« Il n’y aura pas de super ligue », a affirmé Andrea Agnelli, président de la Juventus et de l’ECA, le « syndicat » des clubs européens, au cours d’une singulière conférence de presse qui l’a associé, mardi 20 novembre à Bruxelles, à Aleksander Ceferin, président de l’UEFA.

Les « Football Leaks » ont pourtant révélé que la Juventus faisait partie des conjurés de ce projet de « super ligue » privée, de même que le chantage secret (et gagnant) exercé par ses promoteurs sur l’Union des associations européennes de football (UEFA).

« Nous gérerons ensemble les compétitions, comme nous le faisons déjà aujourd’hui », a aussi assuré Andrea Agnelli. Pour autant, la future Ligue des champions, dont les deux hommes ont dévoilé quelques éléments, garantirait à partir de 2024 des places fixes à une oligarchie de grands clubs autodésignés…

Une ligue fermée dans une ligue « ouverte », saluons le coup de génie. Car une fois achevée la pantomime de la « super ligue », l’UEFA a dû concéder une nouvelle victoire aux grands clubs, jamais rassasiés très longtemps (depuis cette saison, la Ligue des champions garantit quatre places à chacun des quatre grands championnats).

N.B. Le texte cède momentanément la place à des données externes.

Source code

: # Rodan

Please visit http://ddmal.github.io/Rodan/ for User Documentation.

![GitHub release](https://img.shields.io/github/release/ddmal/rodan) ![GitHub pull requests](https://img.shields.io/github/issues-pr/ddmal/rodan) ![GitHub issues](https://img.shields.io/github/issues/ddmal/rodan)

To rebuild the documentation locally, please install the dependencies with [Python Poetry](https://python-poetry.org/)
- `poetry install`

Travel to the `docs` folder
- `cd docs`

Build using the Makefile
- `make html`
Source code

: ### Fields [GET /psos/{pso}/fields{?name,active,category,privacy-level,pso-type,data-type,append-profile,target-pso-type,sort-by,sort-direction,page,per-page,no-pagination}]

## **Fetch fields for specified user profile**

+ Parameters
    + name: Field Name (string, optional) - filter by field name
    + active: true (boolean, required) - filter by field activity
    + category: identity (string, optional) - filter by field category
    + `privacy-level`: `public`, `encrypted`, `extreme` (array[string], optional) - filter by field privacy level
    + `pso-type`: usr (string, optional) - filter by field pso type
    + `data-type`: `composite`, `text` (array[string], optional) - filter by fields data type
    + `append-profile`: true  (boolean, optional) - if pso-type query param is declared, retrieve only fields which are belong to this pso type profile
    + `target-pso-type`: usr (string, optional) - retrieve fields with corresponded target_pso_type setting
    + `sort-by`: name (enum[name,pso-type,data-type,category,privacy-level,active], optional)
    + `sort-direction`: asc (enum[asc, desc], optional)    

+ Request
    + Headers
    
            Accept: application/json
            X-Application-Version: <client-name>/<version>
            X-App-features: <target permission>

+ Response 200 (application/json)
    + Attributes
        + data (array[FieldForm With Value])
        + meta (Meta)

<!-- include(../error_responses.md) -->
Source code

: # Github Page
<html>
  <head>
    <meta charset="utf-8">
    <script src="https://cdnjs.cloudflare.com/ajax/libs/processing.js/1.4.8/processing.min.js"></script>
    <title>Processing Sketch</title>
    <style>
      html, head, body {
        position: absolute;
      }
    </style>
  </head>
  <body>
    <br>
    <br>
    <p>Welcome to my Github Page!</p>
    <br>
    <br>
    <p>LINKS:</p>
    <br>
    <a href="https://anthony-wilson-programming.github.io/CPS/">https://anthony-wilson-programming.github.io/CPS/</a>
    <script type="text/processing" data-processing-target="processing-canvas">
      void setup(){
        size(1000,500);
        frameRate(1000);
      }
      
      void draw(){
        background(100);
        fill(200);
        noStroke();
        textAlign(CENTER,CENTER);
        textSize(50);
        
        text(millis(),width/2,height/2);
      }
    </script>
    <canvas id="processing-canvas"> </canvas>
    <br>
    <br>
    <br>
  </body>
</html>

Une vraie révolution, avec cette Ligue des champions semi-fermée qui accorderait à certains un statut de franchises à l’américaine, laissant les autres évoluer encore dans le système des promotions-relégations.

« Tout le monde aura une chance de disputer les compétitions européennes », a déclaré Aleksander Ceferin à la BBC. Quelques clubs élus auront 100 % de chances, tous les autres beaucoup moins. « Le rêve doit rester vivant », a assuré Andrea Agnelli. Aux uns la certitude de rester dans l’élite éternellement, aux autres le rêve d’y accéder momentanément.

Contre-attaque de la FIFA

Ceferin et Agnelli ne se sont pas étendus sur le fait que cette réforme conduirait à réduire le calendrier des championnats nationaux, voire à leur prendre les week-ends pour les reléguer en milieu de semaine. Ils n’ont pas démenti qu’elle allait affirmer la suprématie des compétitions européennes, qui impliqueront 96 clubs avec le lancement de la « troisième » coupe d’Europe.

Dans cette grande guerre des calendriers, déclenchée il y a près de vingt ans quand la FIFA avait lancé son projet d’harmonisation internationale, cette dernière ne veut pas être en reste. Après avoir adopté le passage à quarante-huit équipes pour la Coupe du monde dès 2026, elle étudie sa tenue tous les deux ans – une idée que Sepp Blatter avait soutenue dès 1999.

Cette réplique à la Ligue des nations lancée cette saison par l’UEFA n’est pas la seule. Devant l’opposition des Européens, Gianni Infantino, président de la FIFA, a renoncé in extremis, en octobre, à mettre au vote l’adoption d’une Global Nations League biennale qui étendrait… la Ligue des nations au niveau mondial.

Idem pour la refonte de la Coupe du monde des clubs, susceptible de passer à seize ou vingt-quatre équipes au lieu de sept actuellement.

L’UEFA contre la FIFA, les clubs contre les nations : ces luttes entraînent l’empilement des compétitions et la saturation des calendriers. Sans grande considération pour la santé des joueurs ni les risques de dopage, mais les « Football Leaks » ont aussi mis en doute l’intransigeance des confédérations en la matière.

Course aux armements

Les motivations des instances, elles, font peu de doutes : elles tiennent fondamentalement à la perspective d’augmenter leurs propres profits. 25 milliards de dollars, pour douze ans de Coupe du monde des clubs et de Global Nations League, auraient été proposés à la FIFA par un conglomérat comprenant le japonais SoftBank et des investisseurs saoudiens.

De son côté, Aleksander Ceferin se targue que l’UEFA ne traite pas dans l’opacité avec de tels fonds privés. Mais elle cède face à des clubs qui négociaient avec des investisseurs pour faire sécession dans une ligue privée, et elle leur offre le privilège exorbitant d’un siège à vie dans sa compétition la plus lucrative.

Les gouvernements du football ne mettent aucune limite à leur propre avidité et à celle de leurs administrés. La FIFA agit comme une autocratie qui prend soin d’enrichir ses membres. L’UEFA se met au service d’une aristocratie pour la conserver dans son giron.

Toutes deux semblent incapables de gouverner vraiment le football, c’est-à-dire d’opposer un contre-pouvoir à la seule logique économique afin de préserver des principes aussi élémentaires que l’équité et l’ouverture des compétitions.

Leur course aux armements prépare une révolution du football mondialisé dans laquelle l’intérêt du football en tant que sport ne semble pas entrer en ligne de compte.